Die Kosten der Berufung werden dem Kläger auferlegt.
Das Urteil ist vorläufig vollstreckbar.
Entscheidungsgründe
Der Kläger nimmt die Beklagte aus einer Teilkaskoversicherung auf Zahlung einer Entwendungsentschädigung für das versicherte Leasingfahrzeug Chrysler Grand Cherokee 5,2 LTD (Geländewagen) in Anspruch.
Er behauptet, er habe den Wagen am Abend des 03.05.1998 auf dem Parkplatz der Klinik A in C abgestellt und ihn dort am Nachmittag des 05.05.1998 nicht mehr vorgefunden. Den Wiederbeschaffungswert beziffert er in der Berufungsinstanz mit 54.100,-- DM brutto.
Die Beklagte verweigert Versicherungsschutz. Sie bestreitet den Diebstahl und beruft sich überdies auf Leistungsfreiheit wegen mehrfacher Aufklärungsobliegenheitsverletzungen des Klägers. Schließlich bestreitet sie die Höhe des geltend gemachten Wiederbeschaffungswertes.
Durch das angefochtene Urteil hat das Landgericht die Klage abgewiesen. Es hat Leistungsfreiheit der Beklagten wegen Aufklärungsobliegenheitsverletzung (Falschangaben zu den Fahrzeugschlüsseln) angenommen.
Die hiergegen gerichtete zulässige Berufung des Klägers ist unbegründet. Die Beklagte ist ihm nicht zur Zahlung einer Entwendungsentschädigung nach §§ 1, 49 VVG; 12 Nr. 1 I lit. b AKB verpflichtet, weil der Kläger den behaupteten Diebstahl nicht beweisen kann.
Da der Kläger für das äußere Bild der Fahrzeugentwendung keinen Zeugen hat, kann er den erforderlichen Minimalbeweis nur durch seine eigenen Angaben erbringen. Dies setzt allerdings seine uneingeschränkte Glaubwürdigkeit voraus, die der Senat nicht zu bejahen vermag, weil sie erschüttert ist.
Der Kläger hat im Rahmen der Schadensregulierung gegenüber der Beklagten mehrfach Falschangaben gemacht. Zu seiner Entschuldigung beruft er sich stets auf ein Vergessen der richtigen Tatsachen, verursacht durch seinen angeblich schlechten psychischen und physischen Gesundheitszustand. Zumindest in zwei Punkten hält der Senat dies für eine Schutzbehauptung.
- Im Fragebogen vom 20.07.1998 hat der Kläger den erfragten "aktuellen km-Stand" mit "45000" angebeben. Unstreitig waren es am 16.01.998 bereits 49007 km. Das war dem Kläger auch bei seiner polizeilichen Strafanzeige vom 05.05.1998 noch präsent, bei der er einen Km-Stand von 53000 angegeben hat.

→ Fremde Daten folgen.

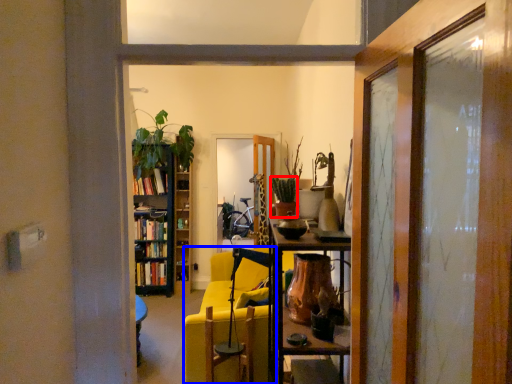
Question: Which of the following is the farthest to the observer, houseplant (highlighted by a red box) or chair (highlighted by a blue box)?

Choices:
 (A) houseplant
 (B) chair

Answer: (B)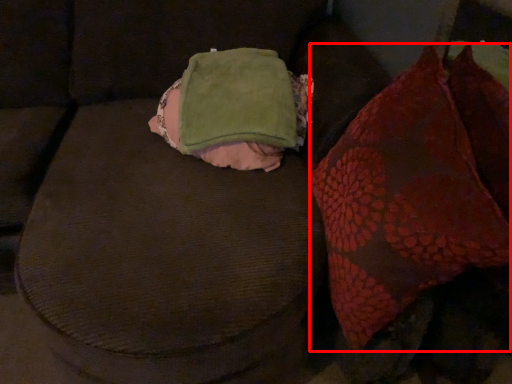
Question: From the image's perspective, where is throw pillow (annotated by the red box) located relative to bean bag chair?

Choices:
 (A) above
 (B) below

Answer: (B)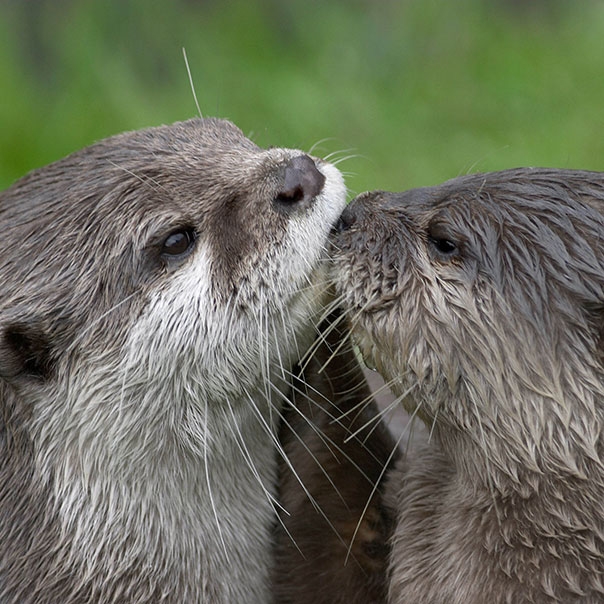
The height and width of the screenshot is (604, 604). I want to click on white fur, so click(x=174, y=335), click(x=104, y=464), click(x=170, y=478), click(x=307, y=223), click(x=336, y=188).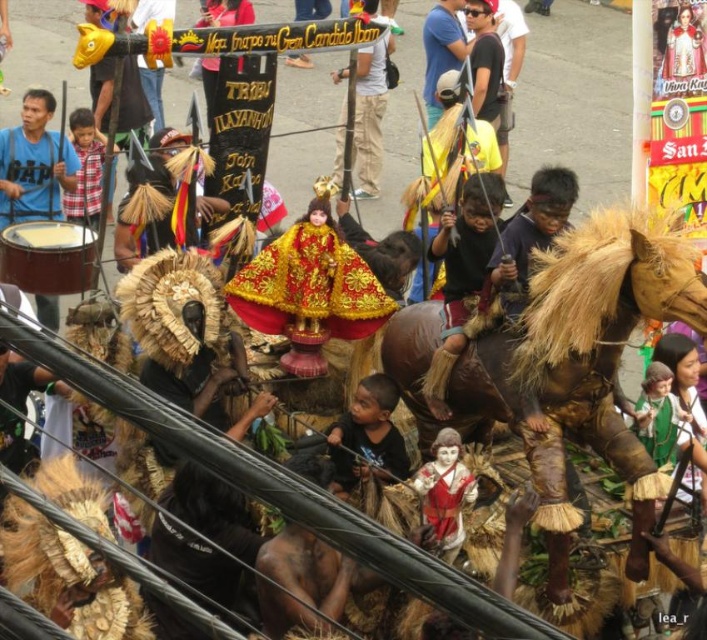
Question: Is smooth brown drum at left closer to the viewer compared to blue cotton shirt at upper center?

Choices:
 (A) yes
 (B) no

Answer: (A)

Question: Is matte gold helmet at center wider than matte gold crown at upper center?

Choices:
 (A) yes
 (B) no

Answer: (A)

Question: Which object is positioned closest to the blue cotton shirt at upper center?

Choices:
 (A) matte gold helmet at center
 (B) smooth brown drum at left

Answer: (A)

Question: Which object is the closest to the matte gold helmet at center?

Choices:
 (A) smooth brown drum at left
 (B) blue cotton shirt at upper center
 (C) matte gold crown at upper center

Answer: (B)

Question: Considering the relative positions of smooth brown drum at left and matte gold helmet at center in the image provided, where is smooth brown drum at left located with respect to matte gold helmet at center?

Choices:
 (A) left
 (B) right

Answer: (A)

Question: Which object is positioned farthest from the matte gold crown at upper center?

Choices:
 (A) blue cotton shirt at upper center
 (B) matte gold helmet at center
 (C) smooth brown drum at left

Answer: (C)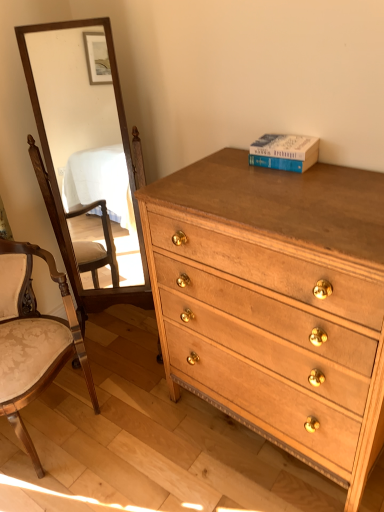
Question: From a real-world perspective, is wooden upholstered chair at left located beneath blue hardcover book at upper right?

Choices:
 (A) yes
 (B) no

Answer: (A)

Question: Is wooden upholstered chair at left thinner than blue hardcover book at upper right?

Choices:
 (A) yes
 (B) no

Answer: (B)

Question: Is wooden upholstered chair at left at the left side of blue hardcover book at upper right?

Choices:
 (A) no
 (B) yes

Answer: (B)

Question: Can you confirm if wooden upholstered chair at left is taller than blue hardcover book at upper right?

Choices:
 (A) yes
 (B) no

Answer: (A)

Question: Is wooden upholstered chair at left shorter than blue hardcover book at upper right?

Choices:
 (A) yes
 (B) no

Answer: (B)

Question: Is blue hardcover book at upper right taller or shorter than light brown wood chest of drawers at center?

Choices:
 (A) tall
 (B) short

Answer: (B)

Question: Is point (284, 163) positioned closer to the camera than point (163, 286)?

Choices:
 (A) closer
 (B) farther

Answer: (A)

Question: Looking at their shapes, would you say blue hardcover book at upper right is wider or thinner than light brown wood chest of drawers at center?

Choices:
 (A) thin
 (B) wide

Answer: (A)

Question: From a real-world perspective, is blue hardcover book at upper right positioned above or below light brown wood chest of drawers at center?

Choices:
 (A) below
 (B) above

Answer: (B)

Question: Is wooden upholstered chair at left situated inside light brown wood chest of drawers at center or outside?

Choices:
 (A) inside
 (B) outside

Answer: (B)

- Darüber hinaus ist auch nicht nachvollziehbar, daß der Kläger eine von ihm veranlaßte Anfertigung eines Nachschlüssels, die er der Beklagten gegenüber verschwiegen hat, vergessen haben will. Der von ihm angegebene Anlaß für den Schlüsselverlust – ein Originalschlüssel soll in die Toilette gefallen sein – ist dermaßen ungewöhnlich, daß man ihn kaum aus dem Gedächtnis verlieren kann.
Es kommt hinzu, daß der Kläger nicht nur im Rahmen der Schadensregulierung zum hier in Rede stehenden Fahrzeugdiebstahl unrichtige Angaben gegenüber der Beklagten gemacht hat. Unstreitig hat er auch bei Beantragung einer Unfallversicherung am 07.06.1994 die Formularfrage nach dem Bestehen anderer u. a. Unfallversicherungen zu Unrecht verneint. Tatsächlich bestand zugunsten des Klägers seit dem 14.02.1994 bereits eine Unfallversicherung bei der B mit einer Invaliditätssumme von 1.000.000,-- DDM sowie seit dem 01.05.1994 eine weitere Unfallversicherung bei der Continentale mit einer Invaliditätssumme von 1.200.000 DM.
Daß bereits im Juni 1994 psychische Probleme bei ihm bestanden, behauptet der Kläger nicht.
Da danach feststeht, daß der Kläger es in Versicherungsangelegenheiten mit der Wahrheit nicht allzu genau nimmt, hat der Senat sich außer Stande gesehen, allein aufgrund des Klagevortrags zum Abstellen und Nichtwiederauffinden das äußere Bild der behaupteten Fahrzeugentwendung für bewiesen anzusehen.
Bei dieser Sachlage kommt es nicht mehr darauf an, ob – wie das Landgericht angenommen hat – eine Leistungsfreiheit der Beklagten wegen Aufklärungsobliegenheitsverletzung(en) gegeben ist.
Die Nebenentscheidungen beruhen auf §§ 97 Abs. 1, 708 Nr. 10, 711 und 713 ZPO.
Die Beschwer des Klägers beträgt 53.800,-- DM.